● Document extract:
______

Yang Chen, Mingyue Zhao, Chenhao Wang, Huaizhen Wen, Yuntao Zhang, Mingxu Lu, Salah Adlat, Tingting Zheng, Mingjiao Zhang, Dan Li, Xiaodan Lu, Mengwei Guo, Hongyu Chen, Luqing Zhang, Xuechao Feng, and Yaowu Zheng
Excessive fat accumulation causes obesity and many diseases. Previous study demonstrates VEGFB universal knockout induces obese phenotypes including expansion of white adipose tissue, whitening of brown adipose tissue, increase of fat accumulation and reduction in energy consumption. However, roles of VEGFB in adipose tissues are not clear. In this study, we have generated a mouse model with adipose-specific VEGFB repression using CRISPR/dCas9 system (Vegfb AdipoDown ) and investigated the roles of VEGFB in adipose development and energy metabolism. VEGFB repression induced significant changes in adipose tissue structure and function. Vegfb AdipoDown mice have larger body sizes, larger volume of white adipose tissues than its wild type littermates. Adipose-specific VEGFB repression induced morphological and functional transformation of adipose tissues toward white adipose for energy storage. Metabolic processes are broadly changed in Vegfb AdipoDown adipose tissues including carbohydrate metabolism, lipid metabolism, nucleotide metabolism and amino acid metabolism. We have demonstrated that adipose VEGFB repression can recapitulate most of the phenotypes of the whole body VEGFB knockout mouse. Intriguingly, approximately 50% VEGFB repression in adipose tissues can almost completely mimic the effects of universal Vegfb deletion, suggesting adipose VEGFB is a major regulator of energy metabolism and may be important in prevention and treatment of obesity.

______

● Instructions for the task:
Answer these questions from the VEGFB abstract.
1. What system was used to create the adipose-specific VEGFB repression mouse model?
2. In what two ways do Vegfb AdipoDown mice differ from their wild type littermates?
3. About how much VEGFB repression in adipose tissues almost completely mimics universal Vegfb deletion?

● Dataset records:
______

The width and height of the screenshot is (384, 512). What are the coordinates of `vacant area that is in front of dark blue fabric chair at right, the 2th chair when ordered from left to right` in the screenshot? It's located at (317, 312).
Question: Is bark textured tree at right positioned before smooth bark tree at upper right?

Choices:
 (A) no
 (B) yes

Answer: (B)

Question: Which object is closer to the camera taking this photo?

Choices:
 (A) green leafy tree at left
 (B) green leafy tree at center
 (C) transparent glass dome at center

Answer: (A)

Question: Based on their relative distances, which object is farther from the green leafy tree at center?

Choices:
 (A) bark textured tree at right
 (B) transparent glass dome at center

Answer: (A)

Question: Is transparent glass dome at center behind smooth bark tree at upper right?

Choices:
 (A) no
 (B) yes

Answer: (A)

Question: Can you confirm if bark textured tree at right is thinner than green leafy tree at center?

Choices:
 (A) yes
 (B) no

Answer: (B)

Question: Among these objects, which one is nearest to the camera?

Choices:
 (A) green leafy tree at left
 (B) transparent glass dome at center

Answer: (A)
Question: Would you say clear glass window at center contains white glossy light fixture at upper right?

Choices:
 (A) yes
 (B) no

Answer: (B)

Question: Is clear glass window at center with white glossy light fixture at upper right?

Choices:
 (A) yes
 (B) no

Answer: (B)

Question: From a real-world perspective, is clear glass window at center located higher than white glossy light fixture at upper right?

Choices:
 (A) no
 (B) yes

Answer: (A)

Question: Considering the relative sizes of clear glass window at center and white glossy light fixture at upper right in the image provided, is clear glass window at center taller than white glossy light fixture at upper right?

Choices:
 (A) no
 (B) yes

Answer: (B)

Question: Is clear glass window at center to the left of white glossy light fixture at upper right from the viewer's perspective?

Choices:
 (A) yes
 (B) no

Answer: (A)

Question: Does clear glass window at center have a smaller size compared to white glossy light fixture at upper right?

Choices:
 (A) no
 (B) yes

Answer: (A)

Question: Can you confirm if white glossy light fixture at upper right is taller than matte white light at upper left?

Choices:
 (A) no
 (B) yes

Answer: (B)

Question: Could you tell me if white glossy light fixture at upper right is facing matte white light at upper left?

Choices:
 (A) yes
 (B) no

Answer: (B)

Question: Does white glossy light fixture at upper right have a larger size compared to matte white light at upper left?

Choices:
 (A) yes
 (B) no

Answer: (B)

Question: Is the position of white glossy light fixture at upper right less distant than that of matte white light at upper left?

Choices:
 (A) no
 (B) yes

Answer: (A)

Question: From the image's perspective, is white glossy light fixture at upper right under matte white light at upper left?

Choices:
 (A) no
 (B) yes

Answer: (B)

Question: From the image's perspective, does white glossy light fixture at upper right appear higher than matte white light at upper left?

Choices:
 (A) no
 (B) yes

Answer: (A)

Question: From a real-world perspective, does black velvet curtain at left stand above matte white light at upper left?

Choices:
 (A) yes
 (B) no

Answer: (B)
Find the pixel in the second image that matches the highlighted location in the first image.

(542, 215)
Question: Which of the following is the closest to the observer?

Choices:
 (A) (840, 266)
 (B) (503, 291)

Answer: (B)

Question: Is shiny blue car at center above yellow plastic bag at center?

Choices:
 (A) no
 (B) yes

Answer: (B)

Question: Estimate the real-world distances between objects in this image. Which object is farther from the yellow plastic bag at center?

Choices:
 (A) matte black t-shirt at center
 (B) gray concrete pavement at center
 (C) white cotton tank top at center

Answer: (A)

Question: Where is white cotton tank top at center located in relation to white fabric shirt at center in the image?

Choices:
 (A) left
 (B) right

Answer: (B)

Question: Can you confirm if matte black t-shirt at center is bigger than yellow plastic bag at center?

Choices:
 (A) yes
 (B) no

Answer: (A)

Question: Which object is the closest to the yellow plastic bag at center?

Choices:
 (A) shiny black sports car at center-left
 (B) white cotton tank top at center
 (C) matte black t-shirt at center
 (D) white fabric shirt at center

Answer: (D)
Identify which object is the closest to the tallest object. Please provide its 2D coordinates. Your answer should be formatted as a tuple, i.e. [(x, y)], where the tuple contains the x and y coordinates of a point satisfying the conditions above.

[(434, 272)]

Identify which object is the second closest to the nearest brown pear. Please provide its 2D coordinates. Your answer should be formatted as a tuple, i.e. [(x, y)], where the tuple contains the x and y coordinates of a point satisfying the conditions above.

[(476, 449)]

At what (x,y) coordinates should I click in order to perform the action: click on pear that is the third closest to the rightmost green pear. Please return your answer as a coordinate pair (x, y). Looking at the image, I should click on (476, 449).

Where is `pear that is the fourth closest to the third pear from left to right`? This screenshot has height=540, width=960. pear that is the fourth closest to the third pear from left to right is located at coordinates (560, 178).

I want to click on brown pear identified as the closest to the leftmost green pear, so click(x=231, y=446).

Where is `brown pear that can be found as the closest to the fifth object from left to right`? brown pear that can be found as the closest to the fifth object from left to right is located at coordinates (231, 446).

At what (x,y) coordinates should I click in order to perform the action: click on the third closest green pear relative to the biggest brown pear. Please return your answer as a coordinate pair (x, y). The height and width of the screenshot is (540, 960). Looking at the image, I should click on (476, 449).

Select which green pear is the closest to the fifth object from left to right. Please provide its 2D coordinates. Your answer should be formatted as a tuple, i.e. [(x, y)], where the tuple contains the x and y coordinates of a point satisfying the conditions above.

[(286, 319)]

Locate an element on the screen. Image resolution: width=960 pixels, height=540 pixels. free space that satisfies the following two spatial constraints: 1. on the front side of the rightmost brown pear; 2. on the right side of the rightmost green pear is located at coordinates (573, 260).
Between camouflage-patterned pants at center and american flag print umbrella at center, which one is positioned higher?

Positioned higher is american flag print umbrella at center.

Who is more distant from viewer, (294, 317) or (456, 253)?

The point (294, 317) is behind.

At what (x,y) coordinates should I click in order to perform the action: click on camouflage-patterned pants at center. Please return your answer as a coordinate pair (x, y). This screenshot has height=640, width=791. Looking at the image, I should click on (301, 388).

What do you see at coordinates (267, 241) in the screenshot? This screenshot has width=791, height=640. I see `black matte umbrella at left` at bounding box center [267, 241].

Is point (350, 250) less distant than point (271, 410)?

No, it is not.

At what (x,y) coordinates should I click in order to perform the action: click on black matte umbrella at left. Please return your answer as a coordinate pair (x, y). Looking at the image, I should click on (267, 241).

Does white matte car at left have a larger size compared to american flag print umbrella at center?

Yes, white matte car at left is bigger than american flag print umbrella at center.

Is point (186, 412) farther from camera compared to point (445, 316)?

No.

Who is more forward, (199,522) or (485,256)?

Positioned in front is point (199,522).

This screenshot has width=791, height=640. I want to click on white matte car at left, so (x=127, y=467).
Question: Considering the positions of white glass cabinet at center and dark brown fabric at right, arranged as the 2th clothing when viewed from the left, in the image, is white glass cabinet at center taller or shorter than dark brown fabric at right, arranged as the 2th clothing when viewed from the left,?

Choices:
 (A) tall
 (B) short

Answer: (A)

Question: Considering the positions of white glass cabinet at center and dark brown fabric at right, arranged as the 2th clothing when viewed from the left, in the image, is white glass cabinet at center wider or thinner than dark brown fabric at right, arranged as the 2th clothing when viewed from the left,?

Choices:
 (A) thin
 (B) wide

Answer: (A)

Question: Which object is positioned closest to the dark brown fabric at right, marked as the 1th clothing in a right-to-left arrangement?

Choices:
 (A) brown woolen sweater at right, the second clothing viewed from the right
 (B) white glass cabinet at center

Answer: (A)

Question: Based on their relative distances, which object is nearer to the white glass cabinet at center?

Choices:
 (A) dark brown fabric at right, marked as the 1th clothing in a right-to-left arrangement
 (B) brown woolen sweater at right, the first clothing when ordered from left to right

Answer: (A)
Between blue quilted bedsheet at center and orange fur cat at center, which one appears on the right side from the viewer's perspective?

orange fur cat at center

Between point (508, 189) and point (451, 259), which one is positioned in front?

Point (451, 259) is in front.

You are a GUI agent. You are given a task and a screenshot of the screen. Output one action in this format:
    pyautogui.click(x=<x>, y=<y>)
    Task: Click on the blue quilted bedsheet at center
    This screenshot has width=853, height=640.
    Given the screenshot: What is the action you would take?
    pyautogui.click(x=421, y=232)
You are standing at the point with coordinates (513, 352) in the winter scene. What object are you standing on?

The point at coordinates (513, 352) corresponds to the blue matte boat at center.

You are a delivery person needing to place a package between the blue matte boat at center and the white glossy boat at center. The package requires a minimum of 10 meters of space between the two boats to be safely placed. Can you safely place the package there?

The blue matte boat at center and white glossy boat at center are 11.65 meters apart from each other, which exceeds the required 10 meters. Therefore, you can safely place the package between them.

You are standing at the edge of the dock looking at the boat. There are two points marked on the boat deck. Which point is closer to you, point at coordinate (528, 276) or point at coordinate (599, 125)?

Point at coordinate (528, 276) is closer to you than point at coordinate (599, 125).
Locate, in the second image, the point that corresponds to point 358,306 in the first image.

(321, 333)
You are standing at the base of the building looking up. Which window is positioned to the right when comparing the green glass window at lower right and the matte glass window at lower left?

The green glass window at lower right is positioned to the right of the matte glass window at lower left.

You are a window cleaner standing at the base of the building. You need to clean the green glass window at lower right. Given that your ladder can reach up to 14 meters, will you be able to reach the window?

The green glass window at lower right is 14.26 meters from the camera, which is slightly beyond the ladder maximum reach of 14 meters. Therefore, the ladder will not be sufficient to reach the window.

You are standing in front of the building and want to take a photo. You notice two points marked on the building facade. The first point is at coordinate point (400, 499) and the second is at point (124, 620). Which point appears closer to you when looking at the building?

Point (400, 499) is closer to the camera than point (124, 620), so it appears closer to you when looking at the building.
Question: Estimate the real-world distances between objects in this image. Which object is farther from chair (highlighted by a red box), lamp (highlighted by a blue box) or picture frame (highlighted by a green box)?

______

● Problem solution:
1. The CRISPR/dCas9 system.
2. They have larger body sizes and a larger volume of white adipose tissues.
3. Approximately 50%.